# What is expected:
Extract each line of the records below that contains the string "kern".

Records from a collection:
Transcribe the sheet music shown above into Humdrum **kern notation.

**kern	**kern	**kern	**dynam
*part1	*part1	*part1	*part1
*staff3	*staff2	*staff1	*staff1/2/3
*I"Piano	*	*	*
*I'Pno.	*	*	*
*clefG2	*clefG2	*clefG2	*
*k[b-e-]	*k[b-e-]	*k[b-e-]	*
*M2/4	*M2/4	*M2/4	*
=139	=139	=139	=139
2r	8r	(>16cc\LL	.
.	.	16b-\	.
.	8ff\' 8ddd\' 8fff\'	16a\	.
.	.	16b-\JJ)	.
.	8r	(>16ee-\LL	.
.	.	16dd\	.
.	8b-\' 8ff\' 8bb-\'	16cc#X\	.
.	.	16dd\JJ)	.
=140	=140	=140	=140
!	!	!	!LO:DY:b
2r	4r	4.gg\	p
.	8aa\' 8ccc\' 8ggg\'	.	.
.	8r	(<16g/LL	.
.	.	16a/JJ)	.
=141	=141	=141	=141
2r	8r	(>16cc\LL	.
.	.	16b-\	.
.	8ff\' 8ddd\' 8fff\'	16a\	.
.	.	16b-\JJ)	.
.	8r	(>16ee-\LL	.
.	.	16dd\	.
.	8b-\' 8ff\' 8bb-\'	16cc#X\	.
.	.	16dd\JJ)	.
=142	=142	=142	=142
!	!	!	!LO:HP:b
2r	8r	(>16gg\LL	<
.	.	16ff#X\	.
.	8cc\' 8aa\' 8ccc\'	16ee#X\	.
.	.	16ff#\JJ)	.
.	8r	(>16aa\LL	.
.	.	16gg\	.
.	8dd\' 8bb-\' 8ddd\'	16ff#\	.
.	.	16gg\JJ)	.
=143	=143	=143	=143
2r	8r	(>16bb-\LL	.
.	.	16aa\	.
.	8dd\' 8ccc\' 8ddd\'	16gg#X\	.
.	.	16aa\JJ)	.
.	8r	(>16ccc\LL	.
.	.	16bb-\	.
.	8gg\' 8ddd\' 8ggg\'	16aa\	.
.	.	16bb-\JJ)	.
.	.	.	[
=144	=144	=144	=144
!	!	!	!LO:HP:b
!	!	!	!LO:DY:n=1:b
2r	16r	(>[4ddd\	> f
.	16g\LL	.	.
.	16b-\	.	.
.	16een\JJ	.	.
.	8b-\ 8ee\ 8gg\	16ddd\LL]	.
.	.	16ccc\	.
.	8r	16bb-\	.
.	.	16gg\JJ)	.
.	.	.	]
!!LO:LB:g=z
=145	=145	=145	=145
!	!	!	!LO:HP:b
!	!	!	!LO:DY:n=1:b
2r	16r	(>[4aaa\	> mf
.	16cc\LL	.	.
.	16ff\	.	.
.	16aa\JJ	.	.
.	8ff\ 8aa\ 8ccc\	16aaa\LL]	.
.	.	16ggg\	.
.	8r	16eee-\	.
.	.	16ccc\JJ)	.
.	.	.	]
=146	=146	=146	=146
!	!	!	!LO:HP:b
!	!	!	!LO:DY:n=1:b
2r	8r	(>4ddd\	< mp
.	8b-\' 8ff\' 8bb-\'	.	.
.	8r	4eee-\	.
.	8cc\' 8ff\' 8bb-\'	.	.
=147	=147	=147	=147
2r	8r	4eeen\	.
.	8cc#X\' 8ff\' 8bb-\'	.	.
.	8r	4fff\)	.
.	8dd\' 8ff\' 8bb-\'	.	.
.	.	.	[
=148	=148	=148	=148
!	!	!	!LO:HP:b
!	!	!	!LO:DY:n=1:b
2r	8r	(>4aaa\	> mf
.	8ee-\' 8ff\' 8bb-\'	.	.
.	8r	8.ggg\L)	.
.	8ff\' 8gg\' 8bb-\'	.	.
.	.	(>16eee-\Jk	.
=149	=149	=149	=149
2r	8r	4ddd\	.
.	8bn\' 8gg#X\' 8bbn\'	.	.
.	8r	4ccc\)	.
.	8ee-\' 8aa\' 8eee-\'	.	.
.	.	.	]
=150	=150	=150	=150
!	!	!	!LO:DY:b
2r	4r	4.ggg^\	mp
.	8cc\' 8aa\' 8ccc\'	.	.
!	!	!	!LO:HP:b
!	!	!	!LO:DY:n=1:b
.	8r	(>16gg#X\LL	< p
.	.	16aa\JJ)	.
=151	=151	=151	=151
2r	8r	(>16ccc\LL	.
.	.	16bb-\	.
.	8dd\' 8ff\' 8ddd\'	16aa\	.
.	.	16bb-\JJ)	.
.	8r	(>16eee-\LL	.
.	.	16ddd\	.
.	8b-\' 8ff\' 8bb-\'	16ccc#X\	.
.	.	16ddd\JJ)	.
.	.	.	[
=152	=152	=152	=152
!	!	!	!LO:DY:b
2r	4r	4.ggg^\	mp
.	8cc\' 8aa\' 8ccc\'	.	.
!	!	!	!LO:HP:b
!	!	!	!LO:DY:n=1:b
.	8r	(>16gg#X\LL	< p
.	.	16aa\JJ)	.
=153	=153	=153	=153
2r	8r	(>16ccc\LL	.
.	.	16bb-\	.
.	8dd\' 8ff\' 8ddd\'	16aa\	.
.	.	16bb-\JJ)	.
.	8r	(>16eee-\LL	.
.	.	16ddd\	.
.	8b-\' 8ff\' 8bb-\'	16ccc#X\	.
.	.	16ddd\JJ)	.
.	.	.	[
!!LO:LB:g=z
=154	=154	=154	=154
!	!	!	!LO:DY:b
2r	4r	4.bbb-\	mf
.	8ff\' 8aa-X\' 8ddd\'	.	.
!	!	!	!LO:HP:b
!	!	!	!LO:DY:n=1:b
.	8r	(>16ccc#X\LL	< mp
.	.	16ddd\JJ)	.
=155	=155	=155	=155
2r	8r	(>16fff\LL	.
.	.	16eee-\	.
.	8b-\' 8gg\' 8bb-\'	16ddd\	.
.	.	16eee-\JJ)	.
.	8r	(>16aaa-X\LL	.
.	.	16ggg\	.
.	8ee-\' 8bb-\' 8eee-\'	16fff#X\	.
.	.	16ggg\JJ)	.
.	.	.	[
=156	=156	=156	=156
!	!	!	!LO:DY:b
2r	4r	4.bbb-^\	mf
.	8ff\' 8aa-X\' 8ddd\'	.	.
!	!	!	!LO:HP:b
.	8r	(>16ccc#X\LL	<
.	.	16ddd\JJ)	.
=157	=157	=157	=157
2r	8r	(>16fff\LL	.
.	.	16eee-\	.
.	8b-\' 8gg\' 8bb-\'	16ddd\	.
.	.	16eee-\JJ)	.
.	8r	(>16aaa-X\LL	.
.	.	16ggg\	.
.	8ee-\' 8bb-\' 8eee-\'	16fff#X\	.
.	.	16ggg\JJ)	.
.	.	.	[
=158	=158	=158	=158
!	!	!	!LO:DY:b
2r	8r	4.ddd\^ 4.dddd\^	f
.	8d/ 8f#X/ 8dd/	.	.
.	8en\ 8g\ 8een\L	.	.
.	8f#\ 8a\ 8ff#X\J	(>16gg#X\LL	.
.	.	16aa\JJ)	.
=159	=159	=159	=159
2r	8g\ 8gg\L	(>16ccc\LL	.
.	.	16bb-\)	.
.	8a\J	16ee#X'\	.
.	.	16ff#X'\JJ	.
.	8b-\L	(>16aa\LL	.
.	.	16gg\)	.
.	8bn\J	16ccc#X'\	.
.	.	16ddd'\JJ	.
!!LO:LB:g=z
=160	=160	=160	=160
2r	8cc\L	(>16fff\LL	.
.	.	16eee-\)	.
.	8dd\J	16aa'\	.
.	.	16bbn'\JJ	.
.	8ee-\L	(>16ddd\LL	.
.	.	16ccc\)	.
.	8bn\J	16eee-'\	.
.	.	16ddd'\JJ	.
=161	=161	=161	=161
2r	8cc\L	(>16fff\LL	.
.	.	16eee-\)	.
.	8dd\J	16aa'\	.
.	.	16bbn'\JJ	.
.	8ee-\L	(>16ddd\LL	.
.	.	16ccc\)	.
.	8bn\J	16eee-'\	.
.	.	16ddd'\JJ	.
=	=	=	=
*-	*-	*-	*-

# The reply:
Transcribe the sheet music shown above into Humdrum **kern notation.
**kern	**kern	**kern	**dynam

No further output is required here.